Sterling is on track to get its long-awaited Head Start program in January.
After years of discussion and planning, the pieces are coming together. Last week, an advisory committee organized. This week, the committee is choosing a site for the preschool and advertising to hire a director.
Committee members plan to open the doors of Sterling's first Head Start after the New Year's holiday.
"People have been talking about it for at least 10 years, said Grace Merkes, a Sterling resident who serves on the Kenai Peninsula Borough Assembly and has been spearheading the organizational effort. "We don't really have any day cares in Sterling."
Head Start, a federally funded preschool program, serves low-income children ages 3 to 5 and their families. It offers early social and learning activities to prepare children for success in primary school and helps parents access health, dental and nutritional resources for their children. It stresses parental involvement and community partnerships.
"We try to work with the whole family," Merkes explained.
"Once we get established in Sterling, we are going to have a parent committee," she said. "The parent committee is kind of the core of the program, to tell the staff what they want to see in the program."
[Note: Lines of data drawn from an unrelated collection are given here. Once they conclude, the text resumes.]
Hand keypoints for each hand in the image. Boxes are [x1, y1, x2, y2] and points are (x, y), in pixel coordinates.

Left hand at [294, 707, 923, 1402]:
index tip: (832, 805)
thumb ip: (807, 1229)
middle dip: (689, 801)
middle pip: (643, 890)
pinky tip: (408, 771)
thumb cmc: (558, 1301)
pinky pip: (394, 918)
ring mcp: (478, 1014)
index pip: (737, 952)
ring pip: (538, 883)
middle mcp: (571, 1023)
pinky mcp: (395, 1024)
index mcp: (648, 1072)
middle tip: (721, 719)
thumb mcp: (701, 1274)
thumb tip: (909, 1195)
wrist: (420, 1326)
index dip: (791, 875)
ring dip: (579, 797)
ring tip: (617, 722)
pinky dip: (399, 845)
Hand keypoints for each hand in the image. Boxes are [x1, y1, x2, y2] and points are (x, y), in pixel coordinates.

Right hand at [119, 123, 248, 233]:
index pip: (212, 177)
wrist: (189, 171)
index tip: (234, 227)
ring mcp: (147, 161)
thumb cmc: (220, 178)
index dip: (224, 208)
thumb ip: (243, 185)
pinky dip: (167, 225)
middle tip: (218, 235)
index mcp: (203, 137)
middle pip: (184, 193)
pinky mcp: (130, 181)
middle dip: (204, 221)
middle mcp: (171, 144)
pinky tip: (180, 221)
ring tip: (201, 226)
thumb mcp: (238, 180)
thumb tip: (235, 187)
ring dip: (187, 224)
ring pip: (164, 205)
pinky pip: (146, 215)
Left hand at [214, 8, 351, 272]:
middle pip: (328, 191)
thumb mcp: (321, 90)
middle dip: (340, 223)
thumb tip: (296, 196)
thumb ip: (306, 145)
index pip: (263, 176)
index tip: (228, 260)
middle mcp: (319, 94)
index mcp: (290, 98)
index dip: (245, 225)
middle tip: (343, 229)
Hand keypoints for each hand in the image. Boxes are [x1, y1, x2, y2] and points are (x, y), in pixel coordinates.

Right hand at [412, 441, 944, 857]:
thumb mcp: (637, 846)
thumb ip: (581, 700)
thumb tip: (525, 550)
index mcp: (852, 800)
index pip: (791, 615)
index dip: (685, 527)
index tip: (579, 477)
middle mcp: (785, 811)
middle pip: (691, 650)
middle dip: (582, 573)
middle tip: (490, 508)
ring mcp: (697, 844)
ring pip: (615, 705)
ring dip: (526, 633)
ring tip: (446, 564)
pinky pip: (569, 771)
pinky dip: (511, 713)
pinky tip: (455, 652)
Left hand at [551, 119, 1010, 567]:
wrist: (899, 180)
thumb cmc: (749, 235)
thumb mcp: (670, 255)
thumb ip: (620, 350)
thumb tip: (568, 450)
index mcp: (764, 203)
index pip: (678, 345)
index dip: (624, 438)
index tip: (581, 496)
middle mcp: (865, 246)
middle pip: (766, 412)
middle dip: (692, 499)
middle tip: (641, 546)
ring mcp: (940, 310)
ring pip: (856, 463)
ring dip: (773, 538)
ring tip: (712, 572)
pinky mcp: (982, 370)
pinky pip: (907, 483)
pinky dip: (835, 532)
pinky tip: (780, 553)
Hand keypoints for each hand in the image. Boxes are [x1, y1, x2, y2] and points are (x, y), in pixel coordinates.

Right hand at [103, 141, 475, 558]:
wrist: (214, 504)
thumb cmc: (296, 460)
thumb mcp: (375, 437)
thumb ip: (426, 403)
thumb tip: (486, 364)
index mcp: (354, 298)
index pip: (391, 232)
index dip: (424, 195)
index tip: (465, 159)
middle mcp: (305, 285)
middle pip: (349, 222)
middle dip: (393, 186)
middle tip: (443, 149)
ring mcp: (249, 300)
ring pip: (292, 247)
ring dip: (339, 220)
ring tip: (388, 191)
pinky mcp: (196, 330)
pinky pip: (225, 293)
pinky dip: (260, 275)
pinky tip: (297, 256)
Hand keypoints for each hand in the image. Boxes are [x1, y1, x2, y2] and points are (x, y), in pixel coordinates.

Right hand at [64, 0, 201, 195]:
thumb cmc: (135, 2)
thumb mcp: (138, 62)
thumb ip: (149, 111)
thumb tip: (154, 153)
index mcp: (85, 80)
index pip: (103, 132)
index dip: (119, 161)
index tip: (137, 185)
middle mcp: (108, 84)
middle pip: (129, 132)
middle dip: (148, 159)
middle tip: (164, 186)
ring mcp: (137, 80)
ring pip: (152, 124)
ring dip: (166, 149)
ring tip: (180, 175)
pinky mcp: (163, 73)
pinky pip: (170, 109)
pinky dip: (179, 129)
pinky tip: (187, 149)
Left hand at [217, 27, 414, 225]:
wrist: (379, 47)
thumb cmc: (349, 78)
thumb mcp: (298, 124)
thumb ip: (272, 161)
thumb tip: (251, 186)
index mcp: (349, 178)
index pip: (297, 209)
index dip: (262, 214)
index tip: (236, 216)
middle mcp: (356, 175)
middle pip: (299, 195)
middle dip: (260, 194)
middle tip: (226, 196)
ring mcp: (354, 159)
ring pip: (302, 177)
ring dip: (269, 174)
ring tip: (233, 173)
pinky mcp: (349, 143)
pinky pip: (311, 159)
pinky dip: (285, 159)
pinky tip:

The program should generate about eight jobs for the Sterling community and present a partnership opportunity for anyone interested in opening a licensed day-care center there, she said.
The existing Head Start program in the central peninsula is the Kenaitze Cuya Qyut'anen Head Start in Kenai, sponsored by the Kenaitze Indian Tribe. Homer and Seward also have Head Start programs.
The Sterling program will be sponsored by the Rural Alaska Community Action Program (RurAL CAP), a private, statewide, nonprofit corporation that promotes quality of life improvements for low-income Alaskans. RurAL CAP's Child Development Division will handle funding arrangements and oversee the Sterling program's operation. It also sponsors the Head Start programs in Homer and Seward.
The funding to launch the Sterling program has been approved, Merkes said, but details have not been finalized.
Funding will come from the federal Department of Health and Human Services' Head Start Bureau, the Alaska Department of Education and Early Development and from the community, including in-kind donations and volunteer work contributions.
Shirley Pittz, director of RurAL CAP's Child Development Division, confirmed that the organization is just waiting for the final award letter from the federal agency.
"We know it's funded," she said. "We're just not sure to what level."
The Sterling Head Start advisory committee plans to hire a director by the end of the month and to hold a communitywide meeting at 6 p.m. Nov. 9 at Sterling Elementary School.
Merkes said she and others working on the program are eager to finish the paper work and open the doors for the preschool.
"We are tired of sitting around waiting," she said.